Decades after my father was exposed to asbestos, we discovered that he had contracted pleural mesothelioma.
The pain of losing was unbearable. In my view, no other heartache compares to the loss of someone you love.
This deep pain sent me reeling into the depths of depression. He kept me locked in the dark for over a year until I started to build relationships with new friends. This is when a small light appeared in the darkness.
My despair cleared when I started helping my mother clean the house, perform minor home repairs and handling all the work of the court. I quickly realized that his help has used my own therapy.
help my mother through this personal storm helped clear my inner storm. At the time, I did not know why his help me feel better. I thought maybe took my mind my own pain ?? but there was much more at stake.
Research shows that helping others is therapeutic
Scientific research supports the idea that behavior can help make people feel better.
psychology professor and author David Myers of Hope College in Michigan, says that many of us face trials in life that leave us feeling down and depressed. Experiencing the death of a loved one can amplify those feelings of extreme distress.
When our mood is negatively affected, to find a way to help someone else can counteract these negative feelings.
Feeling better emotionally is an important step in healing from loss.
Stephen G. Post, director of the Center for Medical Humanities Research at Stony Brook University in New York, said acts of kindness can improve your health. Feel better inside and outside is a large part of picking up the pieces of your life when tragedy strikes.
The healing process
Participation in acts of altruism can make anyone suffering from sadness, depression or any negative feelings that affect mood feel better. Myers noted that a person who feels a deep pain can not give freely of themselves during their time of distress.

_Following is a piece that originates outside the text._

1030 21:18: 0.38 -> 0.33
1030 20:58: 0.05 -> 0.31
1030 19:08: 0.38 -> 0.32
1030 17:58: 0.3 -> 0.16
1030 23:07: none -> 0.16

If a person knows the loss of a spouse, parent or someone they were extremely close with, pain can eat for a while. During this period, it is important to stay focused on spending time with family and participate in daily activities.
When people start collecting their thoughts, behaviors can help open doors for healing them.

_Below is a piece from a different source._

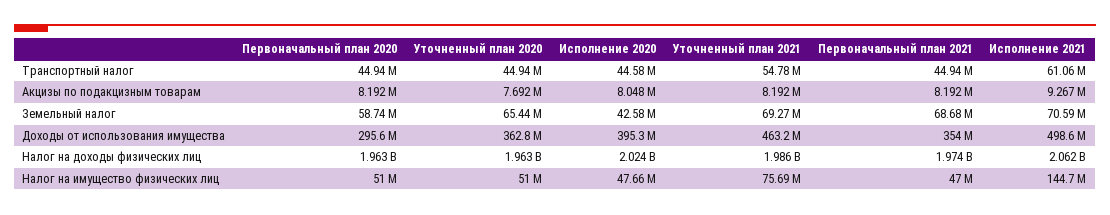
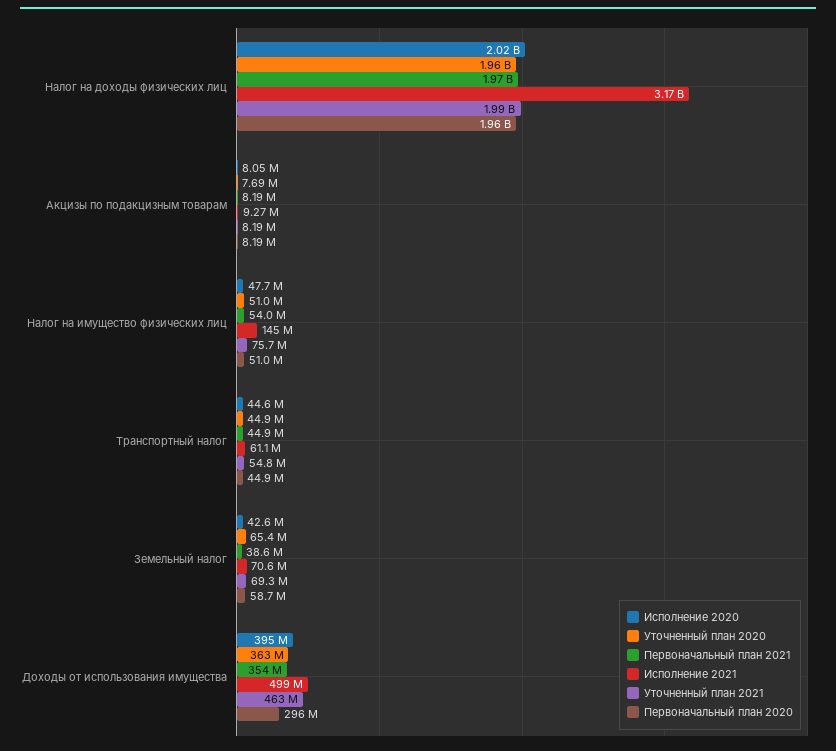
Первоначальный план 2021, Земельный налог: 68680000 -> 38600000
Исполнение 2021, Налог на доходы физических лиц: 2062000000 -> 3170000000
Первоначальный план 2021, Налог на имущество физических лиц: 47000000 -> 54000000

a serious diagnosis can change their lives, especially one that requires immediate medical attention and frequent.
It can create feelings of sadness and depression, too. The key to help participate in the following conduct this kind of diagnosis is to choose activities that will not be physically overwhelming.

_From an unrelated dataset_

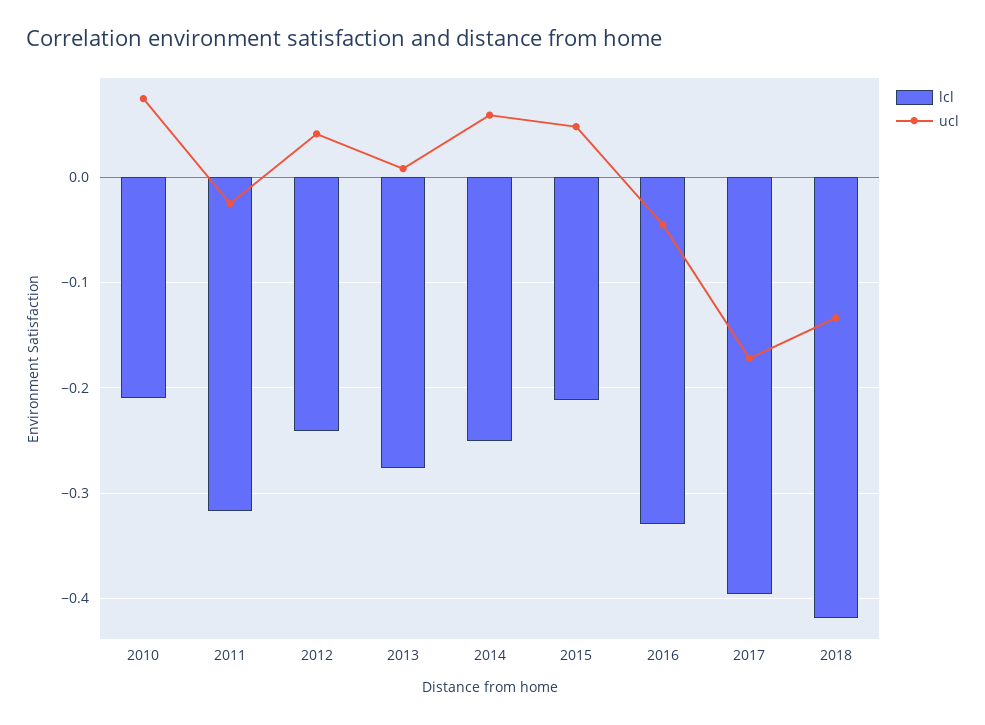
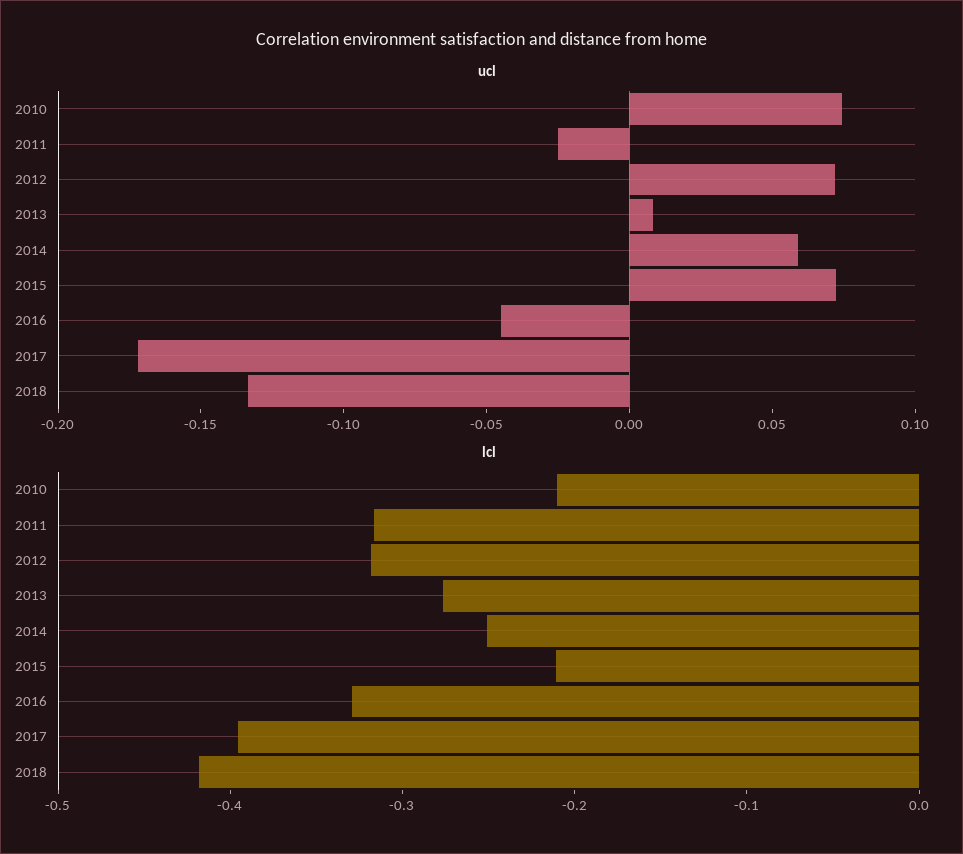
lcl, 2012: -0.24 -> -0.32
ucl, 2012: 0.04 -> 0.07
ucl, 2015: 0.05 -> 0.07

Examples of what you can do to help
When you are ready to help, take a moment to review the skills you have to offer and how you can use them for the benefit of other. Think about all the different ways you can help people with their physical and emotional needs.
Dr. Richard Curwin, award-winning author and educational speaker, offers a selfless acts molding system for individuals.
Curwin first suggested the selection of necessary activities. For example, you can choose to help in areas where your help is really necessary ?? a homeless person, religious programs for the needy or extracurricular programs.
Another suggestion is to choose Active that match your ability. If you are great at cooking, perhaps volunteering at a soup kitchen would be best. If you are great with tools, perhaps a carpentry assistance program would be the right choice.
He also says it is important not to force a person to help others. If the helping behavior is forced, the benefits are lost.
Small acts of kindness go a long way
People are not restricted to serving in soup kitchens or work on a church construction project.
altruistic acts can be any reason to increase the well-being of another, regardless of conscience for himself. Even a small act of kindness, such as paying for the driver behind you in the drive-thru line, can have emotional benefits. The point to engage in helping behaviors is to turn your own personal tragedy into a story of kindness.
It feel good to help someone else, even if there is no reward or reimbursement.
my father always told me that I would never go wrong when helping someone else, and in the whirlwind of his death, I really learned what it meant.
help my mother made me feel good. I felt that I helped him find the light at the end of the tunnel of pain, and our house looked good in the process. When I clean the house or mow the lawn, I felt better.
I kept busy and healing from within.